Written task 1:
Copy the passage on fluorinating PEDOT-PSS below word for word, starting at the words that contain "The results of" and ending after "Lee Y. Park.".
Written task 2:
Resume the account of the fluorinated polymer film research below, continuing from its last sentence.
BEGIN Quoted passage
Finally, we worked on fluorinating PEDOT-PSS via microcontact printing in anticipation of preparing devices in which we can cast our fluorinated materials onto an appropriate fluorinated surface in order to study actual photovoltaic efficiencies.  Shown to the right is an AFM lateral force image of a PEDOT-PSS surface that has been microcontact printed with a fluorinated ink in a pattern consisting of a square array of circular holes.

The results of this work to date were presented at the National Meeting of the American Chemical Society in San Diego in March 2012 (undergraduate coauthors indicated by asterisks): "Partially fluorinated sidechains in influencing polymer film morphology, absorption and fluorescence behavior" Daniel A. Gross,* Cameron R. Rogers,* Katrina A. Tulla,* Erica L. Wu,* Lee Y. Park.
END Quoted passage
BEGIN Input data
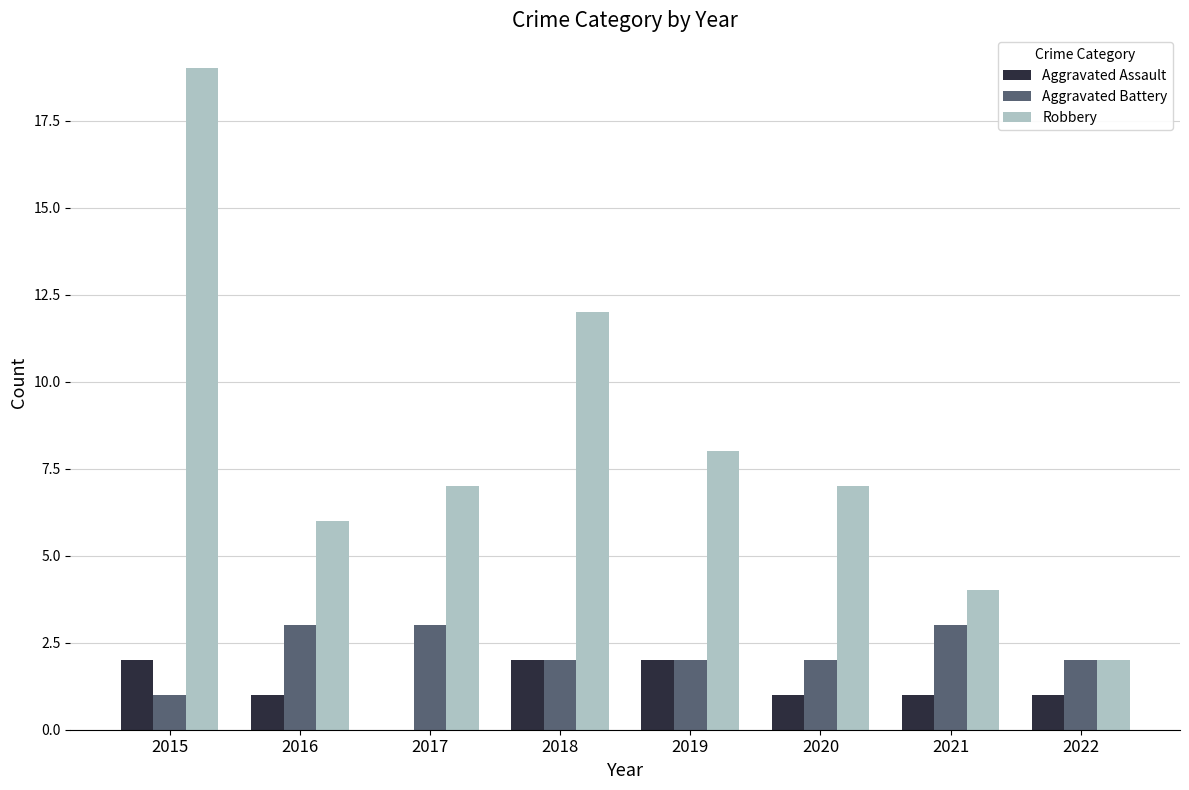

What is the approximate value of Aggravated Battery at 2022?

2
END Input data
Task response 1:
The results of this work to date were presented at the National Meeting of the American Chemical Society in San Diego in March 2012 (undergraduate coauthors indicated by asterisks): "Partially fluorinated sidechains in influencing polymer film morphology, absorption and fluorescence behavior" Daniel A. Gross,* Cameron R. Rogers,* Katrina A. Tulla,* Erica L. Wu,* Lee Y. Park.

Task response 2:
In addition, we began to investigate small molecule analogs of polyphenylene vinylenes as well. We developed a modular synthetic route to a series of oligophenylenevinylenes in which core and endgroup substituents can be varied systematically in order to study the impact of the structural variations on electronic and optical properties. We prepared our first examples of dimeric and trimeric species involving phenyl and anthryl core and terminal units, as well as bromine-, dimesitylboron-, and aldehyde- based capping substituents.  We studied the UV/Vis and fluorescence properties of the dimeric and trimeric families that we've prepared thus far, as illustrated in the two Figures shown below.  We are currently working to develop a more complete library of related compounds in order to systematically investigate the effect of electron withdrawing groups and various aromatic cores.  This work was presented at the National Meeting of the American Chemical Society in San Diego as well (undergraduate coauthors indicated by asterisks): "Optical and electronic properties of discrete phenylenevinylene-based oligomers" Grace C. Babula,* Chelsea D. Boydstun,* Peter L. Clement,* Christopher J. Corbett,* Alejandro R. Gimenez,* Mindy C. Lee,* Lee Y. Park.